CDC chief on public health's front line
(CNN) -- SARS, monkeypox, West Nile virus, anthrax, ricin, flu epidemics -- they are all in a day's work for Dr. Julie Gerberding.
As director of the Centers for Disease Control and Prevention, and the first woman to hold the position, Gerberding oversees 12 federal institutes charged with protecting the public's health and safety.
Before taking the helm in July 2002, Gerberding was the acting head of the CDC's National Center for Infectious Diseases. While in the post, she helped guide the federal agency's response to the anthrax bioterrorism attacks in the fall of 2001.
"Dr. Gerberding knows public health, she knows infectious diseases, and she knows bioterrorism preparedness," said Health and Human Services Secretary Tommy Thompson at the time of Gerberding's appointment to the Atlanta, Georgia-based agency. "She brings the right mix of professional experience and leadership skills to ensure the CDC continues to meet the nation's public health needs."
A native of South Dakota, Gerberding said she wanted to be a doctor since she was 4. On her way to that goal, she earned her undergraduate and medical degree -- as well as numerous scholastic honors -- from Case Western Reserve University in Cleveland, Ohio.
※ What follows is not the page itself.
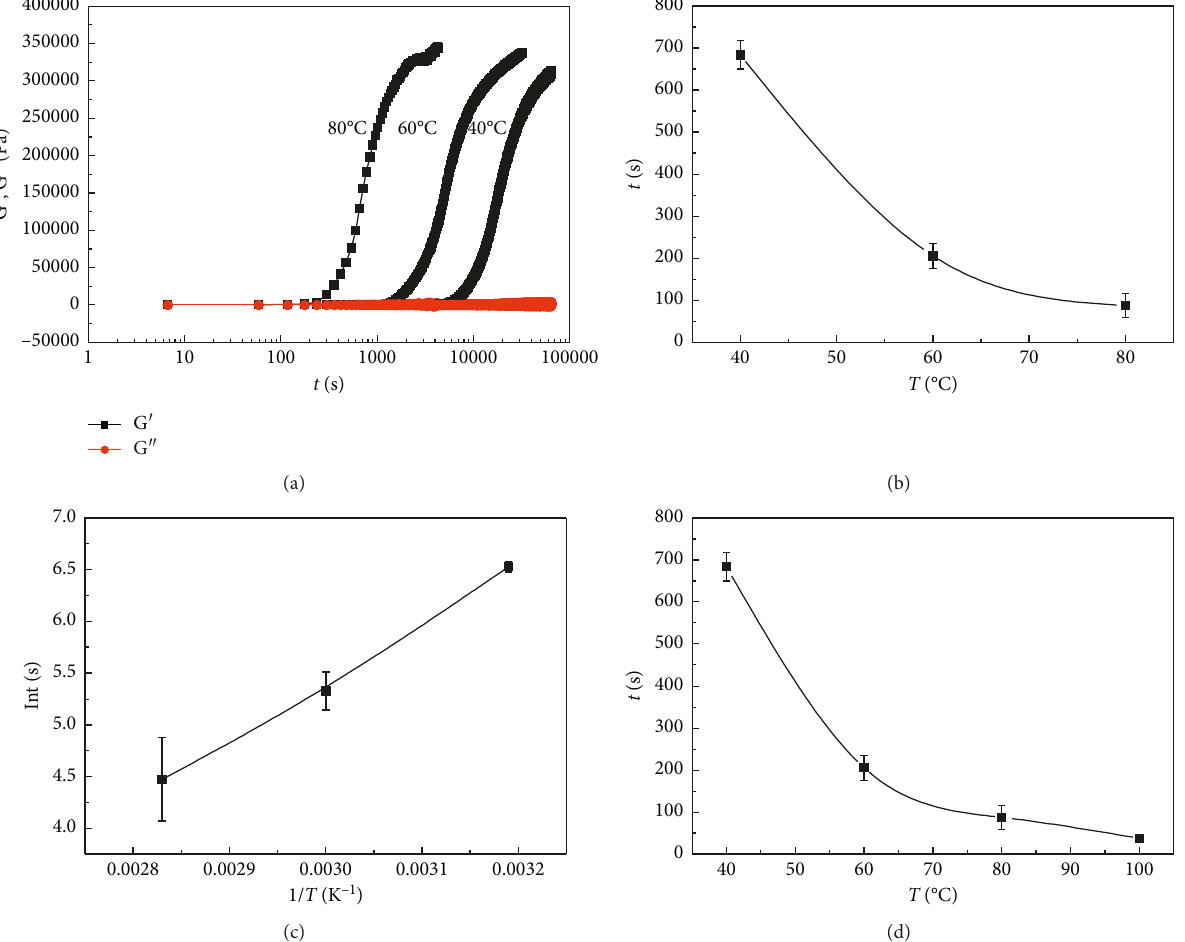
Figure 5: The data diagrams of rheological tests: (a) storage modulus (G time at each temperature, (c) the relationship curve obtained from Flory’s gel theory, and (d) the relationship between experimental and theoretical gelation time and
She moved to California to complete her internship and residency and there encountered cases that first sparked her interest in infectious disease.
"I started my training at the University of California, San Francisco, at the very beginning of the AIDS epidemic and took care of the earliest patients there, who, in retrospect, we recognize had AIDS," she recalled in an interview in her alma mater's Case Magazine in 2003. "My clinical training really evolved with the AIDS epidemic, and it was natural to get started in the infectious disease area during that time."
Her interest in infectious diseases led to pioneering studies on HIV infections in healthcare workers. She helped create early prevention guidelines for them.
After stints on the faculty of UCSF and San Francisco General Hospital, she joined the CDC in 1998.
During her time at the agency, Gerberding has been involved with investigating a spate of outbreaks of uncommon -- and sometimes newly discovered -- diseases.
As SARS, or severe acute respiratory syndrome, grabbed headlines last year, Gerberding guided an international effort to find out more about the sickness and how to protect the public. A monkeypox outbreak in summer 2003 spurred Gerberding and the CDC to probe the exotic pet trade and the spread of the disease to humans.
And a month before she took over as head of the CDC, she had close experience with the West Nile virus -- her husband contracted a mild case of the disease.
Although rare diseases sometimes grab the spotlight, Gerberding has said the everyday health problems of the U.S. public need just as much attention.
"Right now our nation's demographics are changing dramatically. Our population is aging. There is an obesity epidemic. Our racial and ethnic diversity is growing," she told the CDC Foundation in a 2002 interview. "These create new challenges for the public health system, because we must provide relevant services that meet the needs of all people."